Extracted records -
------------------------------------------------------------------------

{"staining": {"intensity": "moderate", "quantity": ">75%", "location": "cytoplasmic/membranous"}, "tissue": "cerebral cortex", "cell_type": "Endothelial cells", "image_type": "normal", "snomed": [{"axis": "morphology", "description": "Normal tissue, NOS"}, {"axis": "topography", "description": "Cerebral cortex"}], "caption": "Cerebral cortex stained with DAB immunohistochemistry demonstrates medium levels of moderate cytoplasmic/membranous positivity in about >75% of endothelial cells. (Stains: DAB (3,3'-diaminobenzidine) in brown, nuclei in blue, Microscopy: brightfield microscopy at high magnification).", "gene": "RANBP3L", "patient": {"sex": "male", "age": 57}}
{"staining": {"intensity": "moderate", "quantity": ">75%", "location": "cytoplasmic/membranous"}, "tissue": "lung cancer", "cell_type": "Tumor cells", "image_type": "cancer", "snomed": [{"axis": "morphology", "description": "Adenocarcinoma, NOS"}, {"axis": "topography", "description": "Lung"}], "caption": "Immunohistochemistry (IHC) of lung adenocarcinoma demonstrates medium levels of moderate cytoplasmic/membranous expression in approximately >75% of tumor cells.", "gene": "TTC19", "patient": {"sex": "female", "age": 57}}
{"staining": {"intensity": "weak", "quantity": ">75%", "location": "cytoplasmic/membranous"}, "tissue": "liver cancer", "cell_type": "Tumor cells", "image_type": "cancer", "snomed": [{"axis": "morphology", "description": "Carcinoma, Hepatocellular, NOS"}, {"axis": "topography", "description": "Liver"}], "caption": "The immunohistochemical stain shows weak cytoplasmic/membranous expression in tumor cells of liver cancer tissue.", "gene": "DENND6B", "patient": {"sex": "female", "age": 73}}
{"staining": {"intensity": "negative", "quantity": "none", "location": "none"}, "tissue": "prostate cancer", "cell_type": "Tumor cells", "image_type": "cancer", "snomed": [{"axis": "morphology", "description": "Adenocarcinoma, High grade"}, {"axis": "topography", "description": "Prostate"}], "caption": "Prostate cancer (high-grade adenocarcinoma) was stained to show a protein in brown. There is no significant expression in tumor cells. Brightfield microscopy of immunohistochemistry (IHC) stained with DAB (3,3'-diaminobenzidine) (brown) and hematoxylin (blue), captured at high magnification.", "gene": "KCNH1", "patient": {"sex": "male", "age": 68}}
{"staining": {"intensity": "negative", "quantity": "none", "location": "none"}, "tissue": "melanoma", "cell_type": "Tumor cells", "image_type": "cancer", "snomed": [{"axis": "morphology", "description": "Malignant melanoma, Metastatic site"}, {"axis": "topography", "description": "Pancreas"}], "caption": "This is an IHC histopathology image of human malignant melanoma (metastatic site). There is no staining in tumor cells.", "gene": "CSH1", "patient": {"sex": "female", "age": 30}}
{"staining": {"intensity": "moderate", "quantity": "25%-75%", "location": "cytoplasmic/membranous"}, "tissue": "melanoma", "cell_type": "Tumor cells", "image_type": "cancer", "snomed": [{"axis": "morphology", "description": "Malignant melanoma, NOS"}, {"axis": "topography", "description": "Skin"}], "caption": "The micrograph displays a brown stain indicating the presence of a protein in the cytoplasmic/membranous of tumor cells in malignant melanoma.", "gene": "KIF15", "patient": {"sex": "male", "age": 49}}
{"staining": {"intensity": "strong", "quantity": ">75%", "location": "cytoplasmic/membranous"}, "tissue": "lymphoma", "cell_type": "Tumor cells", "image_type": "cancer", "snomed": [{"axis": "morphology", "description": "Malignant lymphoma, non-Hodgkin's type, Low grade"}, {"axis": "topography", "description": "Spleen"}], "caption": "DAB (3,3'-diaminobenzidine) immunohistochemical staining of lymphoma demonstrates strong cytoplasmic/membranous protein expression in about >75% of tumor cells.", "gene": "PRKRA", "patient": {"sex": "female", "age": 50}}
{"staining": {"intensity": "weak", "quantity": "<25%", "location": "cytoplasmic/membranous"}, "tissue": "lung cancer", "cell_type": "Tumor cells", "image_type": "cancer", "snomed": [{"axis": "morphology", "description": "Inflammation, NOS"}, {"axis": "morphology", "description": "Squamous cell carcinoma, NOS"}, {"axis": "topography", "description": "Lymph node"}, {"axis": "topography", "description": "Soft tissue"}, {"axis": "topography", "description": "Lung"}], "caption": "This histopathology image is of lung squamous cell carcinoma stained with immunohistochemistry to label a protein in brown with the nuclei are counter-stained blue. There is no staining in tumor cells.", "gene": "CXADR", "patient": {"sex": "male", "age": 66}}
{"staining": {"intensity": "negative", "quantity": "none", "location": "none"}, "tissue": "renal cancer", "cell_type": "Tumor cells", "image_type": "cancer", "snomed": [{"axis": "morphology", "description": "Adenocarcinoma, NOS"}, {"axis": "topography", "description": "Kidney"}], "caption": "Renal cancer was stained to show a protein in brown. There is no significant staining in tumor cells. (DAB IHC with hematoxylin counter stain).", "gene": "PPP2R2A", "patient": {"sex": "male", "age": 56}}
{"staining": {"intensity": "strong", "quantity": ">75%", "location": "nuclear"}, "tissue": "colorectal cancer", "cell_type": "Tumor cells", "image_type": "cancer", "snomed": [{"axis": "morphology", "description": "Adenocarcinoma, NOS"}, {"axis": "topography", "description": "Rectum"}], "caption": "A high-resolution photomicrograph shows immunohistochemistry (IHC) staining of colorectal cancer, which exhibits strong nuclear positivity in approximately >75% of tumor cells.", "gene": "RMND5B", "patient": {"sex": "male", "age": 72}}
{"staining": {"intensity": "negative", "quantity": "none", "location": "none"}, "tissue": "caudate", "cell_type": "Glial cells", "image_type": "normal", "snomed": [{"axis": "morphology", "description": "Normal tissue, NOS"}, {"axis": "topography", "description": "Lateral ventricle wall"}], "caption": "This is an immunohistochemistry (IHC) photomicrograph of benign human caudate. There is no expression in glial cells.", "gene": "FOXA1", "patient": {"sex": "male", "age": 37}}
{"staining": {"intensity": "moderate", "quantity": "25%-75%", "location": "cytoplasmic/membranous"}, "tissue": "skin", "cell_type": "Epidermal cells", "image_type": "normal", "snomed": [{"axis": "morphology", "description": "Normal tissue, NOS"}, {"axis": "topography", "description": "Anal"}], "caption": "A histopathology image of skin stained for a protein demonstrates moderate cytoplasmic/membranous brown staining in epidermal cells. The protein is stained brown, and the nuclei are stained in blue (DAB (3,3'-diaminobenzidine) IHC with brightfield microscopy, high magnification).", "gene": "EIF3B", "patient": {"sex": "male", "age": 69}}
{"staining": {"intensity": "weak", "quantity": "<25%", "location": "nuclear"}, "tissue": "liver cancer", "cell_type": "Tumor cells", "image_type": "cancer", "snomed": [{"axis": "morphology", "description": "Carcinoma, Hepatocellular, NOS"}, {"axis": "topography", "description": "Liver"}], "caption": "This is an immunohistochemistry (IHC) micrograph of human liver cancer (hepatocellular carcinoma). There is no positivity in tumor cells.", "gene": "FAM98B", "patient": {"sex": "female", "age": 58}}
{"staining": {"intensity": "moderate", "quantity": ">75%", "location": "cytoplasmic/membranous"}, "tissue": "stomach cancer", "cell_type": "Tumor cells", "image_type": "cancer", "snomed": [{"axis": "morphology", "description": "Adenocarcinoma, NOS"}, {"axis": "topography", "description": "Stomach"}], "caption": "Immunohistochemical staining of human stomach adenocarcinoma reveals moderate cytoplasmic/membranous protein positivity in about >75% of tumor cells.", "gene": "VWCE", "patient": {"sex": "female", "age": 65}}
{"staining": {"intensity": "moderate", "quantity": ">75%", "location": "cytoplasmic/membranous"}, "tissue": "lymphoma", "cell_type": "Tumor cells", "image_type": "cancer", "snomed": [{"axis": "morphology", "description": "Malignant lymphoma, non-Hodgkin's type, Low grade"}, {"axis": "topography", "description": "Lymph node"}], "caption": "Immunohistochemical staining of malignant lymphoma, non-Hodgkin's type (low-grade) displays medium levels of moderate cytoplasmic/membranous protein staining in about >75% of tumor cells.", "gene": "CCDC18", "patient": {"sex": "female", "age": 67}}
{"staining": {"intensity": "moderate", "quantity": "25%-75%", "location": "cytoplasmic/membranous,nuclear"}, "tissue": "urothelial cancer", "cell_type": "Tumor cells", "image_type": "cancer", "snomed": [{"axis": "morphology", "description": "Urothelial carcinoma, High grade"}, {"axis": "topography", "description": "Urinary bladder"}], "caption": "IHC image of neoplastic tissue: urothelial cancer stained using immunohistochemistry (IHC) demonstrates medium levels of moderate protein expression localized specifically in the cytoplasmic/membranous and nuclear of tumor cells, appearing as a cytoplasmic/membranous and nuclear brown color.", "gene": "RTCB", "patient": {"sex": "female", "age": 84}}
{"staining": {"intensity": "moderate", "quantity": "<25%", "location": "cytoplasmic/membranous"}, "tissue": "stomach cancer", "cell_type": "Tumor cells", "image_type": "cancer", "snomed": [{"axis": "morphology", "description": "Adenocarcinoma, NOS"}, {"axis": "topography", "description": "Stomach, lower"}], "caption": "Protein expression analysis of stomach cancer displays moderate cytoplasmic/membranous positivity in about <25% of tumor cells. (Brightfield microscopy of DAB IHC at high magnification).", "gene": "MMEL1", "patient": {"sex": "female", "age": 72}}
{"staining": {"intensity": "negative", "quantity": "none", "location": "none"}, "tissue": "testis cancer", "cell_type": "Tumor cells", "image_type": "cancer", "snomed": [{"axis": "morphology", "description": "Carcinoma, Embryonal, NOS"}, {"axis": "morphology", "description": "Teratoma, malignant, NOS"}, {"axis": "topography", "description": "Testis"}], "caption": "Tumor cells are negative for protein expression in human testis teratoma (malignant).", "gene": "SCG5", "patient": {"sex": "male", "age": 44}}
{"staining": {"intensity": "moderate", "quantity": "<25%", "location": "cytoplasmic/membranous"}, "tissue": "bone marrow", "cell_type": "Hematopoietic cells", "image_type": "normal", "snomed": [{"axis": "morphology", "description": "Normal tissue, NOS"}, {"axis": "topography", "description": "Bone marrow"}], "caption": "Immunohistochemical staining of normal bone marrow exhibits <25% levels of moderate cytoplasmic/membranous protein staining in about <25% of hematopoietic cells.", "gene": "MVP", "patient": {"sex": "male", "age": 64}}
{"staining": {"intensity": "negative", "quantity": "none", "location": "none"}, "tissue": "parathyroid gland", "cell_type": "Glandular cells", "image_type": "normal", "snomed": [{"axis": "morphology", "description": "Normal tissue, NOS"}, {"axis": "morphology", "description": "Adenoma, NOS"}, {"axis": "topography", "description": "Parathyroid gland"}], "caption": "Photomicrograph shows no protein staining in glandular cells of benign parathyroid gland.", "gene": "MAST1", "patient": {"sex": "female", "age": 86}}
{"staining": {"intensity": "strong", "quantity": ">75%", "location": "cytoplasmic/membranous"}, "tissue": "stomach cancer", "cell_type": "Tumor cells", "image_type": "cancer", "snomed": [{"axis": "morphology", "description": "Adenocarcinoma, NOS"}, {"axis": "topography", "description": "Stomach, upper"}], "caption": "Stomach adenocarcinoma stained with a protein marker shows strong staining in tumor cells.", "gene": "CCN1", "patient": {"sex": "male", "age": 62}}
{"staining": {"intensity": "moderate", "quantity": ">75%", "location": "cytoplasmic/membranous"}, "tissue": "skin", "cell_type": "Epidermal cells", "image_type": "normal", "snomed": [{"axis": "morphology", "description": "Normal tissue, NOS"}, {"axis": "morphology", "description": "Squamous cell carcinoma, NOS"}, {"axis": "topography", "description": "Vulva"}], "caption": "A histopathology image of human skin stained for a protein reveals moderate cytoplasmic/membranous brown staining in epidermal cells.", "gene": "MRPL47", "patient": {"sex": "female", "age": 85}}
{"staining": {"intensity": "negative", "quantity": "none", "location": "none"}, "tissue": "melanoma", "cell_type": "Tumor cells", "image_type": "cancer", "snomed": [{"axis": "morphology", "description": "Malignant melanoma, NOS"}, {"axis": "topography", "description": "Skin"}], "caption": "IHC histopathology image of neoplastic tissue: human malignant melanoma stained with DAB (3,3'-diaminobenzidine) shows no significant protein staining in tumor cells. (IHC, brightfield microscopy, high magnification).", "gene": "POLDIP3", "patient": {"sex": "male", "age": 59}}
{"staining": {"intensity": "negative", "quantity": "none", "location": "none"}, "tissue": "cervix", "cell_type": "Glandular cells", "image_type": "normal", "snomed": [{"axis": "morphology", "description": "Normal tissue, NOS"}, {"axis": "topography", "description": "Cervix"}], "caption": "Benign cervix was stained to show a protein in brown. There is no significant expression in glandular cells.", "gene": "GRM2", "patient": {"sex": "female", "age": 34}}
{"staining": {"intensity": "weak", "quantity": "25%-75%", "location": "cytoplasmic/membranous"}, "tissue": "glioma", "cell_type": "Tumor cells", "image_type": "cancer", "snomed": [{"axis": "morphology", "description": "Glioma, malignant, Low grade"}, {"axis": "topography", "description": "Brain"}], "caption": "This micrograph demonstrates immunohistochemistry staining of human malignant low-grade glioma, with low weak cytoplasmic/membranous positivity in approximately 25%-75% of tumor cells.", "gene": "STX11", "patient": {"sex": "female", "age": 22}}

------------------------------------------------------------------------

What the task asks - Using the data above, reproduce exactly the lines between those holding "staining of malignant" and "expression analysis of", inclusive, and no others.

Answer box -
{"staining": {"intensity": "moderate", "quantity": ">75%", "location": "cytoplasmic/membranous"}, "tissue": "lymphoma", "cell_type": "Tumor cells", "image_type": "cancer", "snomed": [{"axis": "morphology", "description": "Malignant lymphoma, non-Hodgkin's type, Low grade"}, {"axis": "topography", "description": "Lymph node"}], "caption": "Immunohistochemical staining of malignant lymphoma, non-Hodgkin's type (low-grade) displays medium levels of moderate cytoplasmic/membranous protein staining in about >75% of tumor cells.", "gene": "CCDC18", "patient": {"sex": "female", "age": 67}}
{"staining": {"intensity": "moderate", "quantity": "25%-75%", "location": "cytoplasmic/membranous,nuclear"}, "tissue": "urothelial cancer", "cell_type": "Tumor cells", "image_type": "cancer", "snomed": [{"axis": "morphology", "description": "Urothelial carcinoma, High grade"}, {"axis": "topography", "description": "Urinary bladder"}], "caption": "IHC image of neoplastic tissue: urothelial cancer stained using immunohistochemistry (IHC) demonstrates medium levels of moderate protein expression localized specifically in the cytoplasmic/membranous and nuclear of tumor cells, appearing as a cytoplasmic/membranous and nuclear brown color.", "gene": "RTCB", "patient": {"sex": "female", "age": 84}}
{"staining": {"intensity": "moderate", "quantity": "<25%", "location": "cytoplasmic/membranous"}, "tissue": "stomach cancer", "cell_type": "Tumor cells", "image_type": "cancer", "snomed": [{"axis": "morphology", "description": "Adenocarcinoma, NOS"}, {"axis": "topography", "description": "Stomach, lower"}], "caption": "Protein expression analysis of stomach cancer displays moderate cytoplasmic/membranous positivity in about <25% of tumor cells. (Brightfield microscopy of DAB IHC at high magnification).", "gene": "MMEL1", "patient": {"sex": "female", "age": 72}}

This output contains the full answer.